[Data items]

········

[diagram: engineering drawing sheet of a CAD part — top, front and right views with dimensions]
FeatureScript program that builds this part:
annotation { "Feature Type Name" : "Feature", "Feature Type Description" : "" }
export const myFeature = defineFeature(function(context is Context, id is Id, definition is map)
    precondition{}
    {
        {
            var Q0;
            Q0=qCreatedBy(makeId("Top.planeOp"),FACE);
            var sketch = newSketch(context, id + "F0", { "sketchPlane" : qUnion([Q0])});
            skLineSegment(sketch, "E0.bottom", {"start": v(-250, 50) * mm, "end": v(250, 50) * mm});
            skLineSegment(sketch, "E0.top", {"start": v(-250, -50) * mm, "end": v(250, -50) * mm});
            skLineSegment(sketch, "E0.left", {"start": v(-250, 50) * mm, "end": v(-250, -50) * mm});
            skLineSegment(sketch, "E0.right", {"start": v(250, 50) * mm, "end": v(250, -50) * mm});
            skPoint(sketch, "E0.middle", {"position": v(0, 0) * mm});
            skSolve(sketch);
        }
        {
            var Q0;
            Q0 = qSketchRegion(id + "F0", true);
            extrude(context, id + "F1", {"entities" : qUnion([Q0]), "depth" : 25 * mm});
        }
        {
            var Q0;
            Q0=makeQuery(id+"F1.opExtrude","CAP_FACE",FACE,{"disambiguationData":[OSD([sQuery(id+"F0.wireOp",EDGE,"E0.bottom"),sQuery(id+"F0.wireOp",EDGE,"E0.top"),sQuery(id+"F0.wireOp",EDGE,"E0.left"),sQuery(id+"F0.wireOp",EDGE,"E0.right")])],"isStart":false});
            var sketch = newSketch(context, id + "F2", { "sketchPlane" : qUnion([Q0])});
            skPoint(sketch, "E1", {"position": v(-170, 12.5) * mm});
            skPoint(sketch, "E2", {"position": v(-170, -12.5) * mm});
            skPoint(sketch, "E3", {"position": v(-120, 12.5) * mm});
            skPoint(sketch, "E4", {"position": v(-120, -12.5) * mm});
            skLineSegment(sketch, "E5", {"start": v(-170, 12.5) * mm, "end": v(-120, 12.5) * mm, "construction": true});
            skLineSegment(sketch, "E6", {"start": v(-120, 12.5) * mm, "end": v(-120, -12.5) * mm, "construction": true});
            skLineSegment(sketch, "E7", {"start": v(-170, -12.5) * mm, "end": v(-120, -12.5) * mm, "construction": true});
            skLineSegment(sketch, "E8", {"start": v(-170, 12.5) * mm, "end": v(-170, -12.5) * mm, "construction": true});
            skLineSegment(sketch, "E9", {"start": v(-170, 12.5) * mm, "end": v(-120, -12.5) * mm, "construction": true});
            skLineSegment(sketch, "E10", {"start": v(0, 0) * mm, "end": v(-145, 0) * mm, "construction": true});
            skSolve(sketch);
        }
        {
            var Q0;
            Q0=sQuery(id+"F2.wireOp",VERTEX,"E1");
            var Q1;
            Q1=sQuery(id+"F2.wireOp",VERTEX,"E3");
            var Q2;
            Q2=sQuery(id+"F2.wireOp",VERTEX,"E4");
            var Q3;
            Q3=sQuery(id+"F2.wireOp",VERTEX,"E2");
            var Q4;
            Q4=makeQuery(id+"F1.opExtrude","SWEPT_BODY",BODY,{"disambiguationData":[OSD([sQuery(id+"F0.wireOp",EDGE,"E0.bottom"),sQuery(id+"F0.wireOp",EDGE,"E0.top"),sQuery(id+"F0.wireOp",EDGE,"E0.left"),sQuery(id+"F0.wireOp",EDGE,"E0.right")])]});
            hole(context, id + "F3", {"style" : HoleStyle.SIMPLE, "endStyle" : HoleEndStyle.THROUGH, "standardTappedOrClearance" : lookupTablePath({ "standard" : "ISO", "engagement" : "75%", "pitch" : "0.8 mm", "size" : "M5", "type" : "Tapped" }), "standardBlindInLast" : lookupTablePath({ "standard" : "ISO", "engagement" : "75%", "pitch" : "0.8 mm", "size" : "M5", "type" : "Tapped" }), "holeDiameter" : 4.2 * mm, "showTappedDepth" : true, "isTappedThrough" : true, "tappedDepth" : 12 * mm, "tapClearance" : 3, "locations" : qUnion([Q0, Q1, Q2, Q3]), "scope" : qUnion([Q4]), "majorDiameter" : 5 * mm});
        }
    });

········

Challenge ▸ Pull out and copy every line in the listing above that contains the string "opExtrude". Letter case must match.

The answer ▸
            Q0=makeQuery(id+"F1.opExtrude","CAP_FACE",FACE,{"disambiguationData":[OSD([sQuery(id+"F0.wireOp",EDGE,"E0.bottom"),sQuery(id+"F0.wireOp",EDGE,"E0.top"),sQuery(id+"F0.wireOp",EDGE,"E0.left"),sQuery(id+"F0.wireOp",EDGE,"E0.right")])],"isStart":false});
            Q4=makeQuery(id+"F1.opExtrude","SWEPT_BODY",BODY,{"disambiguationData":[OSD([sQuery(id+"F0.wireOp",EDGE,"E0.bottom"),sQuery(id+"F0.wireOp",EDGE,"E0.top"),sQuery(id+"F0.wireOp",EDGE,"E0.left"),sQuery(id+"F0.wireOp",EDGE,"E0.right")])]});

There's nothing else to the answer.